AIM OF THE TASK:
Using the material that follows, identify and copy each line with the string "article".

= = = = =

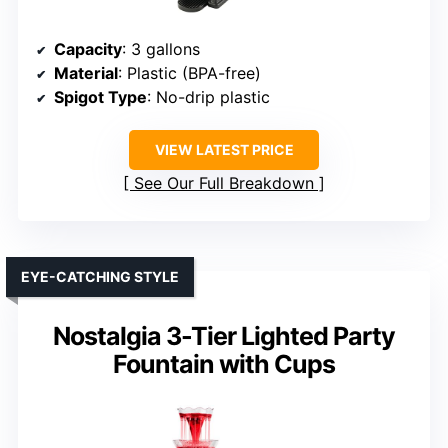
Capacity
: 3 gallons
Material
: Plastic (BPA-free)
Spigot Type
: No-drip plastic
VIEW LATEST PRICE
See Our Full Breakdown
EYE-CATCHING STYLE
Nostalgia 3-Tier Lighted Party
Fountain with Cups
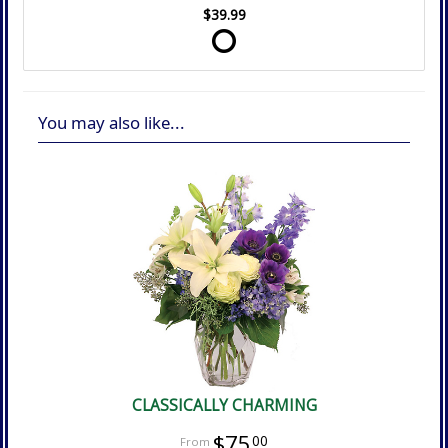
$39.99
You may also like...
CLASSICALLY CHARMING
$75
00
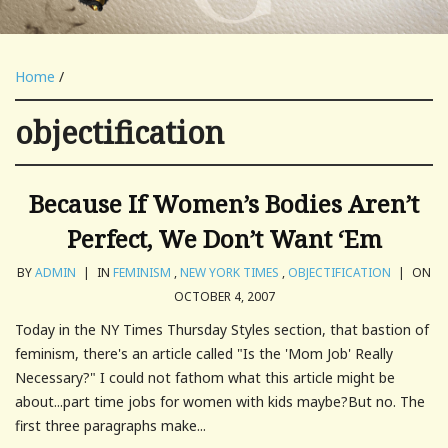
Home
/
objectification
Because If Women’s Bodies Aren’t
Perfect, We Don’t Want ‘Em
BY
ADMIN
|
IN
FEMINISM
,
NEW YORK TIMES
,
OBJECTIFICATION
|
ON
OCTOBER 4, 2007
Today in the NY Times Thursday Styles section, that bastion of
feminism, there's an article called "Is the 'Mom Job' Really
Necessary?" I could not fathom what this article might be
about...part time jobs for women with kids maybe?But no. The
first three paragraphs make...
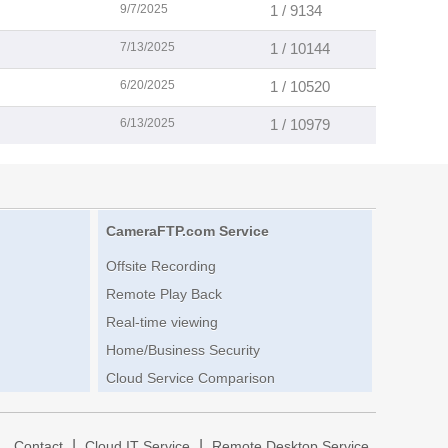
9/7/2025
1 / 9134
7/13/2025
1 / 10144
6/20/2025
1 / 10520
6/13/2025
1 / 10979
CameraFTP.com Service
Offsite Recording
Remote Play Back
Real-time viewing
Home/Business Security
Cloud Service Comparison
|
|
|
Contact
Cloud IT Service
Remote Desktop Service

= = = = =

WRITTEN ANSWER:
feminism, there's an article called "Is the 'Mom Job' Really
Necessary?" I could not fathom what this article might be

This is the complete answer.